What is being asked: Extract every line of the listing below and reproduce each one verbatim, in the same order.

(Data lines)
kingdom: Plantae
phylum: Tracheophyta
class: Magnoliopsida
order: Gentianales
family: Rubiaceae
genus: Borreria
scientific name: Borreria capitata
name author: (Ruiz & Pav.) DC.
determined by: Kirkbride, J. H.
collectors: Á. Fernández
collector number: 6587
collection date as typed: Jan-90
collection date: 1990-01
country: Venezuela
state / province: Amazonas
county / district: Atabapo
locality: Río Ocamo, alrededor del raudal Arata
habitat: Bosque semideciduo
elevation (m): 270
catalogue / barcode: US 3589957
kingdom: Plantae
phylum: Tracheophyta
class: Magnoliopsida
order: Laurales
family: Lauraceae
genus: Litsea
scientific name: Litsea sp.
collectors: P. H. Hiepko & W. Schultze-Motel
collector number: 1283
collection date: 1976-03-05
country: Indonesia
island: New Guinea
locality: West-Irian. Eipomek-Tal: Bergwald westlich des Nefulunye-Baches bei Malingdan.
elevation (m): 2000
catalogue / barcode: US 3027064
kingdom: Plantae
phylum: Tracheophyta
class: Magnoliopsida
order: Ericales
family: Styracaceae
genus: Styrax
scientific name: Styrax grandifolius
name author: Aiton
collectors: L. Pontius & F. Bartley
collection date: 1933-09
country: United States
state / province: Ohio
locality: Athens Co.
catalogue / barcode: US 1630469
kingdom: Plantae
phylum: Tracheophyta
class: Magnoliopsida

Solution to the problem:
kingdom: Plantae
phylum: Tracheophyta
class: Magnoliopsida
order: Gentianales
family: Rubiaceae
genus: Borreria
scientific name: Borreria capitata
name author: (Ruiz & Pav.) DC.
determined by: Kirkbride, J. H.
collectors: Á. Fernández
collector number: 6587
collection date as typed: Jan-90
collection date: 1990-01
country: Venezuela
state / province: Amazonas
county / district: Atabapo
locality: Río Ocamo, alrededor del raudal Arata
habitat: Bosque semideciduo
elevation (m): 270
catalogue / barcode: US 3589957
kingdom: Plantae
phylum: Tracheophyta
class: Magnoliopsida
order: Laurales
family: Lauraceae
genus: Litsea
scientific name: Litsea sp.
collectors: P. H. Hiepko & W. Schultze-Motel
collector number: 1283
collection date: 1976-03-05
country: Indonesia
island: New Guinea
locality: West-Irian. Eipomek-Tal: Bergwald westlich des Nefulunye-Baches bei Malingdan.
elevation (m): 2000
catalogue / barcode: US 3027064
kingdom: Plantae
phylum: Tracheophyta
class: Magnoliopsida
order: Ericales
family: Styracaceae
genus: Styrax
scientific name: Styrax grandifolius
name author: Aiton
collectors: L. Pontius & F. Bartley
collection date: 1933-09
country: United States
state / province: Ohio
locality: Athens Co.
catalogue / barcode: US 1630469
kingdom: Plantae
phylum: Tracheophyta
class: Magnoliopsida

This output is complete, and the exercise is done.